Updated: Aug 8, 2023

Artificial Intelligence aims to build computer programs that can undertake tasks that would traditionally require human intelligence to complete. In the healthcare space, AI is seen as a helping hand to clinicians. As per estimates global software revenue from its top cases in healthcare will grow from $3.7 billion in 2019 to nearly $67 billion by 2027. Over the past few years, the AI innovation in healthcare has been overwhelming, more than in other AI-disrupted industries. It is due this fact, healthtech startups worldwide are already jumping at the opportunity, especially with the digital needs of the post-pandemic world in mind.


Current state-of-the-art AI algorithms require immense amounts of data to learn, in most cases, the more data the better.
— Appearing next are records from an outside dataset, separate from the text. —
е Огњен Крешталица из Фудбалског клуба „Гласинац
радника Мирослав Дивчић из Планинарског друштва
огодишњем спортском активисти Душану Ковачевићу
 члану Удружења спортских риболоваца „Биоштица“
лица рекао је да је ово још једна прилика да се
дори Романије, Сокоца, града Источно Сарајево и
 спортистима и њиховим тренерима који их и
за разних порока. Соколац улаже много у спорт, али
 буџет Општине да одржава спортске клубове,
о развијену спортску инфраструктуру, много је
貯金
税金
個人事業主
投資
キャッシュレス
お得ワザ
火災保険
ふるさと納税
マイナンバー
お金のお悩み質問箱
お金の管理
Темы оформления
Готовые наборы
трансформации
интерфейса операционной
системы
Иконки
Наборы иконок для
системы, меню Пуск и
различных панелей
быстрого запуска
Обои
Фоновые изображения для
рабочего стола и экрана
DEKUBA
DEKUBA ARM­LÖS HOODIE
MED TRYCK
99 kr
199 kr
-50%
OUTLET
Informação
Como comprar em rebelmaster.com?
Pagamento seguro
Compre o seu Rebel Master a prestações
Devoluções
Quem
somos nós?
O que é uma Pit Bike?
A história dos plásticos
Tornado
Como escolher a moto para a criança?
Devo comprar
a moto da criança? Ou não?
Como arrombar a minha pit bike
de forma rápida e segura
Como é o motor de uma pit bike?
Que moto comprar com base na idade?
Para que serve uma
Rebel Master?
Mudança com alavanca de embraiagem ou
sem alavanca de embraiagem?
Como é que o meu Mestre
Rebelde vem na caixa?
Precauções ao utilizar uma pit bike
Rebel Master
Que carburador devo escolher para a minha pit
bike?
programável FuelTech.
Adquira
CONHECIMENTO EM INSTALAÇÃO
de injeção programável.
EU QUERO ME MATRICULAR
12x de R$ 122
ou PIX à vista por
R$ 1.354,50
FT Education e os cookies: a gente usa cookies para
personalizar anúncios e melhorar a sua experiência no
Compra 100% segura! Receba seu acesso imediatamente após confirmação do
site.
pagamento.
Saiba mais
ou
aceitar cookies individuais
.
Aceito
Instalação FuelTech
Hospitals and research institutions need to combine their data reserves if they want a pool of data that is large and diverse enough to be useful. But the idea of centralizing reams of sensitive medical information in the hands of tech companies has repeatedly and unsurprisingly proved intensely unpopular. As a result, research on diagnostic uses of AI has stayed narrow in scope and applicability. You can’t deploy a breast cancer detection model around the world when it’s only been trained on a few thousand patients from the same hospital.


All this could change with federated learning. The technique can train a model using data stored at multiple different hospitals without that data ever leaving a hospital’s premises or touching a tech company’s servers. By implementing this type of system medical research organizations can successfully fulfil AI model training challenges, diversify revenue streams & foster collaborative, and enable data-driven innovation.